• [Records shown]:
--- START ---

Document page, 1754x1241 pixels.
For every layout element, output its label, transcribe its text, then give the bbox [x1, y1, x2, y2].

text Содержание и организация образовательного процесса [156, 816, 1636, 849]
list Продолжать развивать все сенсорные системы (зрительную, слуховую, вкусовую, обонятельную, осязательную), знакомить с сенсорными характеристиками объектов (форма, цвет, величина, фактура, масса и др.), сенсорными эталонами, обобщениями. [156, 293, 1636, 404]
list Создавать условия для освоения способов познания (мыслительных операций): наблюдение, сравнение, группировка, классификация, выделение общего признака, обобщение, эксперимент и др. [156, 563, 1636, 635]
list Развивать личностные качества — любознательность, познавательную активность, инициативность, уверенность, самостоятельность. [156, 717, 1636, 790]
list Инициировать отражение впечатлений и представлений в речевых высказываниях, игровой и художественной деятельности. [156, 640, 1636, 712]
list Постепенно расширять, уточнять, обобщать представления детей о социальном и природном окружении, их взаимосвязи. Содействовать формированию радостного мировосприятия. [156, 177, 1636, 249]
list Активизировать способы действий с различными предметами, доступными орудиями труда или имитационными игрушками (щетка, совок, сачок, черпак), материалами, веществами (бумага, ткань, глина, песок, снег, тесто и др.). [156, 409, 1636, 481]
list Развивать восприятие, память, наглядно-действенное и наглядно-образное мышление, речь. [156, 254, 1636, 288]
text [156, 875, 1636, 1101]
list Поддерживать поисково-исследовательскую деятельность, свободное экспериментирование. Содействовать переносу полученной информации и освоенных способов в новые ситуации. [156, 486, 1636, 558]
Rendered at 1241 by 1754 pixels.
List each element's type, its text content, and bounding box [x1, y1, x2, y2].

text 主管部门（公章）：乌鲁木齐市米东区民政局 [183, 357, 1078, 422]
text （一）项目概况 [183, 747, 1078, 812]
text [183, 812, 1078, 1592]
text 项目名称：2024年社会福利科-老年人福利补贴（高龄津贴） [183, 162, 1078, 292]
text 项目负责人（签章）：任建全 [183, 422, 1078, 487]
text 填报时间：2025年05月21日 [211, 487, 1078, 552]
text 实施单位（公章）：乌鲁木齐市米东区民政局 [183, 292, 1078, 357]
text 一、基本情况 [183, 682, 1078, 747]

--- END ---

With nothing omitted, set down all of the records again.

Document page, 1754x1241 pixels.
For every layout element, output its label, transcribe its text, then give the bbox [x1, y1, x2, y2].

text Содержание и организация образовательного процесса [156, 816, 1636, 849]
list Продолжать развивать все сенсорные системы (зрительную, слуховую, вкусовую, обонятельную, осязательную), знакомить с сенсорными характеристиками объектов (форма, цвет, величина, фактура, масса и др.), сенсорными эталонами, обобщениями. [156, 293, 1636, 404]
list Создавать условия для освоения способов познания (мыслительных операций): наблюдение, сравнение, группировка, классификация, выделение общего признака, обобщение, эксперимент и др. [156, 563, 1636, 635]
list Развивать личностные качества — любознательность, познавательную активность, инициативность, уверенность, самостоятельность. [156, 717, 1636, 790]
list Инициировать отражение впечатлений и представлений в речевых высказываниях, игровой и художественной деятельности. [156, 640, 1636, 712]
list Постепенно расширять, уточнять, обобщать представления детей о социальном и природном окружении, их взаимосвязи. Содействовать формированию радостного мировосприятия. [156, 177, 1636, 249]
list Активизировать способы действий с различными предметами, доступными орудиями труда или имитационными игрушками (щетка, совок, сачок, черпак), материалами, веществами (бумага, ткань, глина, песок, снег, тесто и др.). [156, 409, 1636, 481]
list Развивать восприятие, память, наглядно-действенное и наглядно-образное мышление, речь. [156, 254, 1636, 288]
text [156, 875, 1636, 1101]
list Поддерживать поисково-исследовательскую деятельность, свободное экспериментирование. Содействовать переносу полученной информации и освоенных способов в новые ситуации. [156, 486, 1636, 558]
Rendered at 1241 by 1754 pixels.
List each element's type, its text content, and bounding box [x1, y1, x2, y2].

text 主管部门（公章）：乌鲁木齐市米东区民政局 [183, 357, 1078, 422]
text （一）项目概况 [183, 747, 1078, 812]
text [183, 812, 1078, 1592]
text 项目名称：2024年社会福利科-老年人福利补贴（高龄津贴） [183, 162, 1078, 292]
text 项目负责人（签章）：任建全 [183, 422, 1078, 487]
text 填报时间：2025年05月21日 [211, 487, 1078, 552]
text 实施单位（公章）：乌鲁木齐市米东区民政局 [183, 292, 1078, 357]
text 一、基本情况 [183, 682, 1078, 747]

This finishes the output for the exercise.